We found that variation in fuelwood consumption was related to the type of cooking stove used; by which Tikikil stoves consumed substantially less fuelwood than the traditional cooking stoves. The findings of our study were consistent with a study conducted in a rocket mud stove program of Kenya [1], a study in India, Nepal and Peru [41], in Southern Ethiopia [9] and a study conducted in Iran [2]. The amount of fuelwood saving by Tikikil (18%) was lower than in the study conducted in the laboratory (50%) but comparable with the study conducted using ICSs of Kenya (20–50%) and within the range of report in the sub-Saharan Africa 10–60% [42]. The difference in fuelwood consumption among various studies could be attributed to the difference in design and material from which the stoves are made [43]. The design and materials are the most important in affecting fuelwood consumption of stoves [10]. For instance, the traditional cookstove of our study (Fig. 2c) was relatively improved as compared to the other studied traditional 3-stone stoves. The 187 kg per year fuelwood saving per household translates to an annual wood saving of 2.99 million kg from the Ethiopian annual sales of approximately 16,000 Tikikil [20].

Improved cooking and baking stoves reduced carbon emissions to the atmosphere. Our study was consistent with similar studies conducted in the other parts of Ethiopia [9, 15, 42, 44]. The CO2 emission reduction achieved when using Mirt stoves in our study was within the range of the CRGE strategy document, which is the abatement potential of 0.6–1.4 t CO2e per stove per year, depending on the stove type [18], but lower than with that of Dissanayake et al. [44], which is 0.94 tons of CO2 saved per household per year. This was higher than in Gizachew’s & Tolera’s findings presented in [42], representing a reduction of 0.494 tons of CO2e per ICS user. The amount of CO2e reduction using Tikikil cookstoves are lower compared with that of CRGE strategy document. The difference between the control tests and the performances under real household conditions was expected as reported in [32, 42]. If we extrapolate the result of fuelwood consumption and CO2 emission reduction from the Ethiopian target to disseminate 31 million ICSs by 2030 (considering 50% each Mirt and Tikikil), more than 9.7 million tons of wood and 14.2 million CO2e per year will be reduced.

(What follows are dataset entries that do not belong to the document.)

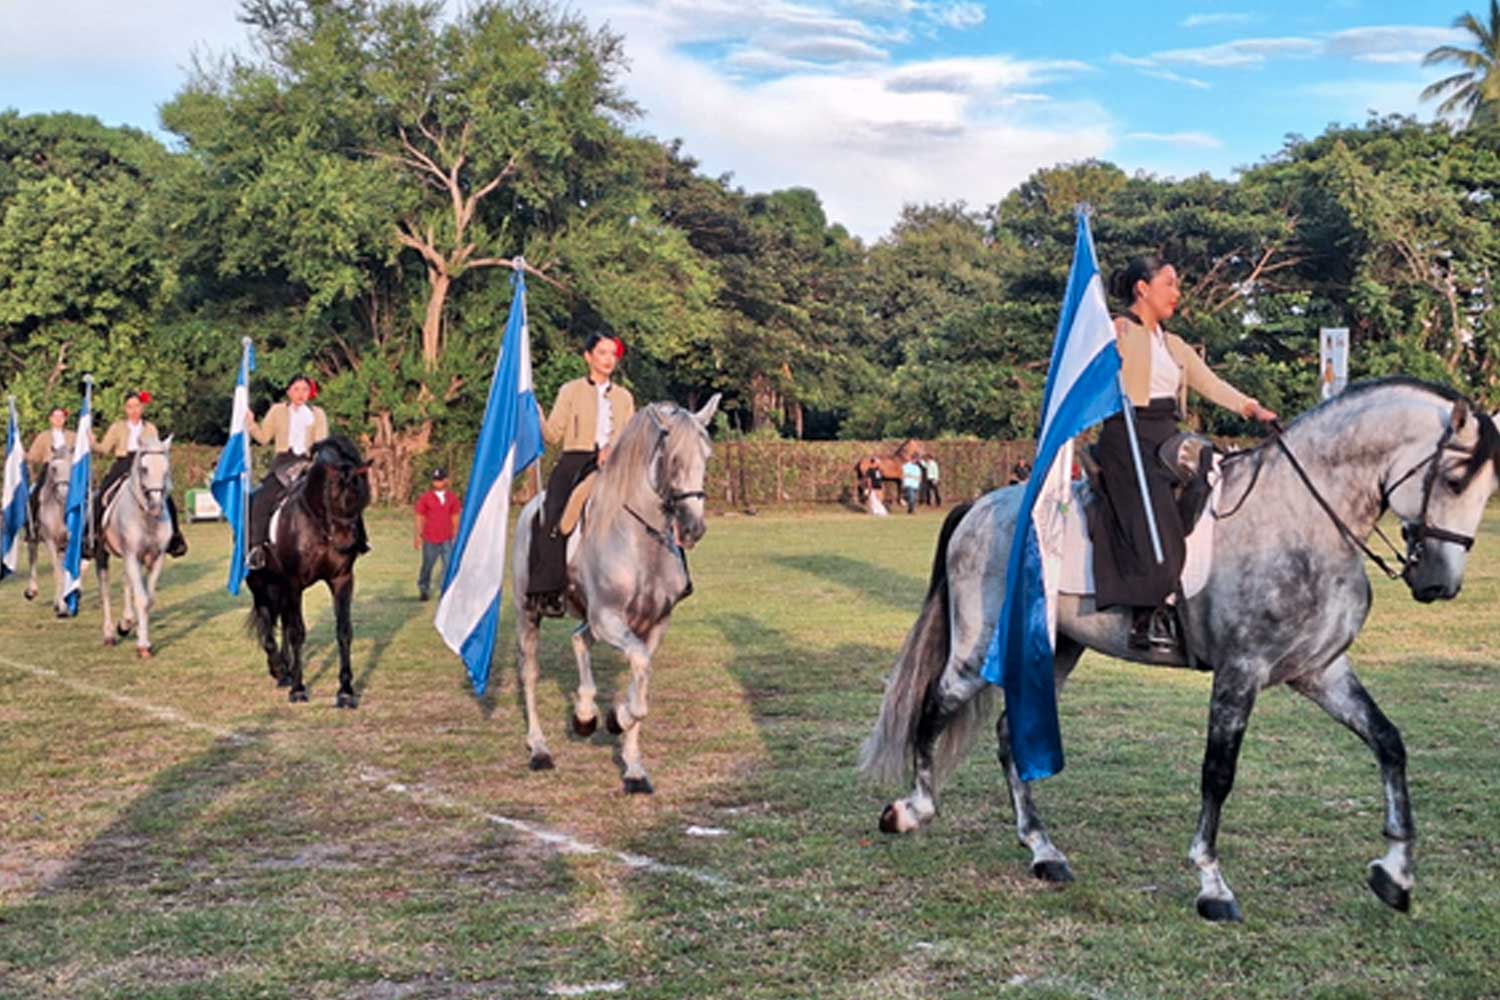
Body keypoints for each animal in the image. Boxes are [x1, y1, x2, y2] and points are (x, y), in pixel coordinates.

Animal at [24, 446, 73, 617]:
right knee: (33, 558)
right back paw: (31, 591)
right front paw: (62, 607)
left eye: (72, 465)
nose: (64, 493)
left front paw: (61, 604)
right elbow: (57, 573)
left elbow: (63, 571)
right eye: (54, 468)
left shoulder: (67, 542)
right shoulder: (50, 542)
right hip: (33, 538)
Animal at [96, 434, 174, 656]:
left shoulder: (155, 559)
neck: (146, 518)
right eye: (144, 469)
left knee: (127, 582)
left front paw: (136, 631)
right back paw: (109, 634)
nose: (156, 506)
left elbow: (148, 600)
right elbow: (141, 598)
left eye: (166, 469)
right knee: (105, 591)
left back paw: (127, 622)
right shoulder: (131, 555)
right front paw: (143, 646)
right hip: (103, 555)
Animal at [246, 437, 372, 710]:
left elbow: (343, 631)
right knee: (266, 617)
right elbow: (297, 632)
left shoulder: (342, 580)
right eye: (330, 492)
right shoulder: (294, 583)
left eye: (360, 494)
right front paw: (298, 689)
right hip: (258, 581)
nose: (345, 541)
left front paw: (345, 691)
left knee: (281, 620)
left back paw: (285, 670)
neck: (318, 523)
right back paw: (279, 669)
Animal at [510, 395, 720, 791]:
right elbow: (638, 673)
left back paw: (584, 715)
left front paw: (632, 764)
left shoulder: (652, 625)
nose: (693, 528)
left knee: (579, 639)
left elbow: (642, 680)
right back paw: (539, 749)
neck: (640, 542)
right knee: (529, 673)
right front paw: (614, 719)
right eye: (673, 459)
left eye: (707, 455)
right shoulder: (608, 618)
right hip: (529, 613)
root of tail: (531, 506)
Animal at [864, 380, 1500, 923]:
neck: (1300, 518)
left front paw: (1396, 874)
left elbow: (1389, 743)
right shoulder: (1240, 672)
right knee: (934, 705)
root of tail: (981, 506)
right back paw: (913, 809)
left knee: (1007, 733)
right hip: (979, 651)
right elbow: (1217, 773)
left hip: (1056, 649)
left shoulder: (1319, 672)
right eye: (1454, 479)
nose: (1439, 584)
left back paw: (1042, 850)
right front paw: (1212, 885)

The findings presented in this paper have far-reaching implications for emerging climate-induced energy use challenges. Therefore, in the wake of emission reduction at household level, promotions of efficient ICSs that fits local reality are crucial. The limitation of this study was that several factors listed in the literature which might alter fuel consumption and CO2 emission reductions, are not fully incorporated. Factors that affect the KPT could be types of meal [1], fuelwood type, skill of cooking style [15], accessibility to fuel [9], and seasonal variability [38].

Conclusions

This study presented results regarding the fuelwood saving and emission reduction potential of ICS (namely Mirt and Tikiki stoves), which were widespread in Tigray Regional State, northern Ethiopia. The results showed that the use of ICS significantly reduced the amount of fuelwood used at household level as compared to the use of TCSs. The use of ICSs in the study area resulted in household’s annual fuelwood and CO2 emission reductions of about 438 kg and 0.70 ton of CO2e from Mirt stove users, as well as 185 kg and 0.296 ton of CO2e from Tikikil stove users. Likewise, the technologies have been contributing to minimize the burden of rural households’, mainly women and girls during fuelwood collection including traveling long distances and other associated opportunity costs. Our findings suggest that the use of ICS can be well integrated in the current efforts by governments and people to restore degraded landscapes, thereby contributing to climate change mitigation and adaptation. As there are limited studies on this topic in Ethiopia, further KPT research needs to be conducted across seasons to accommodate seasonal variations in fuelwood use, and how this will be affected by the availability of other sources (e.g., cow dung), as well as the number and type of meals to be prepared and other factors such as household income status.